His back is bent over a client as he works on a tattoo for a man who has almost as much metal on his face as I have on my car.
Paul smiles at me. “Hey, Wren,” he says. “What’s up?” He lifts his tattoo machine for no more than a moment, and then he looks back down and keeps working.
“Hey, Paul,” I reply. I swallow hard.
“What can I do for you?” Paul asks. He’s the only one in the shop today, since it’s early in the morning.
“I was hoping Friday might be here,” I say tentatively.
He tilts his head toward the back of the shop. “She’s cursing in the office right now, trying to balance the bank account.”
I hear a filthy curse come from the back room, and I bite back a grin. “Is it okay if I go back to talk to her?”
He nods. “If you’re brave enough.” Then he lets out a heavy sigh. “She threatened to chop my dick off when I took her a cup of coffee.
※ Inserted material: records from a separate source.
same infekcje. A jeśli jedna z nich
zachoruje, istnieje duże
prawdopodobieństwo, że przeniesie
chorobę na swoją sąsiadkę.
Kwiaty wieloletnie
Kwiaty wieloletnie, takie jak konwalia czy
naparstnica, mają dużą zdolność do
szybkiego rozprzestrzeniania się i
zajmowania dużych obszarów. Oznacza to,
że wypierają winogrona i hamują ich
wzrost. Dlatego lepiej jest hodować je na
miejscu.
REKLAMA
So, proceed at your own risk.”
“Thanks.” I walk toward the office and stop when I see the door is cracked. I rap my knuckles lightly and call out her name. “Friday?”
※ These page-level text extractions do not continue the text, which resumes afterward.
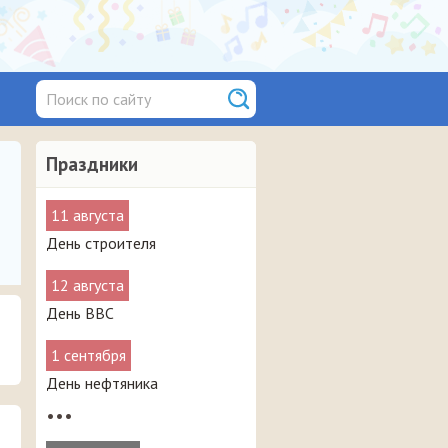
Праздники
11 августа
День строителя
12 августа
День ВВС
1 сентября
День нефтяника
•••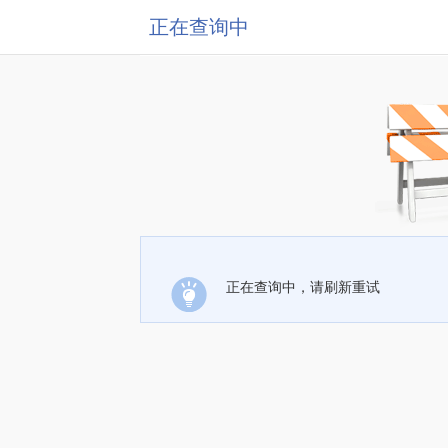
正在查询中
正在查询中，请刷新重试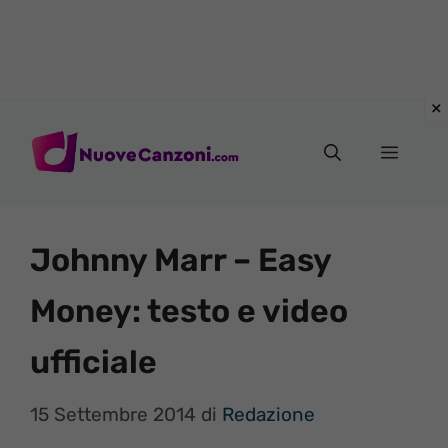
Vai
al
Menu
contenuto
Johnny Marr – Easy
Money: testo e video
ufficiale
15 Settembre 2014
di
Redazione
She looks up and blows a lock of dark hair from her eyes as the door opens just a little. I’m always startled when I see her looking like this. She doesn’t have a swipe of makeup on and she’s in jeans and a t-shirt. There are no high heels, no short skirts, no fishnet stockings, and no kissable red lips. She’s just Friday.
“Hey,” she says. She smiles at me. “Come on in.”
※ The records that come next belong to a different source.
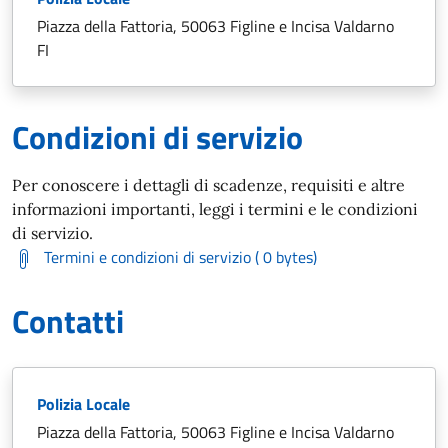
Piazza della Fattoria, 50063 Figline e Incisa Valdarno
FI
Condizioni di servizio
Per conoscere i dettagli di scadenze, requisiti e altre
informazioni importanti, leggi i termini e le condizioni
di servizio.
Termini e condizioni di servizio ( 0 bytes)
Contatti
Polizia Locale
Piazza della Fattoria, 50063 Figline e Incisa Valdarno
“Are you sure I’m not interrupting?” I step into the room and drop hesitantly into a chair across from her desk.
“I needed a break anyway.” She puts her pencil down and crosses her hands on her desk. “You doing okay?” she asks, her voice soft.
“Oh, yeah,” I say with a breezy wave. “I’m fine.”
“Good,” she says with a nod. “I’ve been worried about you.”
I bite my lips together.
“So, I’m guessing you didn’t just come here to shoot the shit.”
I scratch the tip of my nose. “I was wondering…” I heave in a breath. “I was hoping you might draw a tattoo for me.
Her brow rises. “What did you have in mind?”
“Just something simple to remember the…you know.”
“The baby?” she clarifies, her voice a lot stronger than mine.
“The miscarriage,” I say, clearing the lump that’s suddenly clogging my throat.
“The baby,” she says again, staring hard at me.
“Yeah, that.” I lift my thumbnail to my teeth and rip a piece of it off. I was almost three months pregnant when I miscarried. That was two months ago.
“Did you have something in mind?”
“Well, there’s no marker, no grave…no baby. Not really. So, I want something simple. Just something to mark that he was here. It was an early miscarriage, so some people might even argue that he never existed. Since he never took a breath and all that.”
Her eyes narrow. “He may have never taken a breath, but he existed, and you were one hundred percent pregnant. You’re allowed to feel one hundred percent of the grief.”